WHAT IS NEEDED =>
Arrange every line of the records below as a Markdown table with the columns No. and Text, numbering each row and skipping blank lines. Leave out the pictures.
——
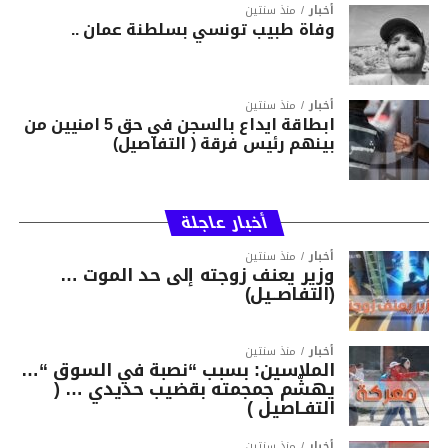
أخبار
منذ سنتين
وفاة طبيب تونسي بسلطنة عمان ..
أخبار
منذ سنتين
ابطاقة ايداع بالسجن في حق 5 امنيين من
بينهم رئيس فرقة ( التفاصيل)
أخبار عاجلة
أخبار
منذ سنتين
وزير يعنف زوجته إلى حد الموت …
(التفاصــيل)
أخبار
منذ سنتين
الملاسين: بسبب “نصبة في السوق “…
يهشّم جمجمته بقضيب حديدي … (
التفـاصيل )
أخبار
منذ سنتين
——
OUTPUT FOR THIS EXERCISE =>
| No. | Text |
|---|---|
| 1 | أخبار |
| 2 | منذ سنتين |
| 3 | وفاة طبيب تونسي بسلطنة عمان .. |
| 4 | أخبار |
| 5 | منذ سنتين |
| 6 | ابطاقة ايداع بالسجن في حق 5 امنيين من |
| 7 | بينهم رئيس فرقة ( التفاصيل) |
| 8 | أخبار عاجلة |
| 9 | أخبار |
| 10 | منذ سنتين |
| 11 | وزير يعنف زوجته إلى حد الموت … |
| 12 | (التفاصــيل) |
| 13 | أخبار |
| 14 | منذ سنتين |
| 15 | الملاسين: بسبب “نصبة في السوق “… |
| 16 | يهشّم جمجمته بقضيب حديدي … ( |
| 17 | التفـاصيل ) |
| 18 | أخبار |
| 19 | منذ سنتين |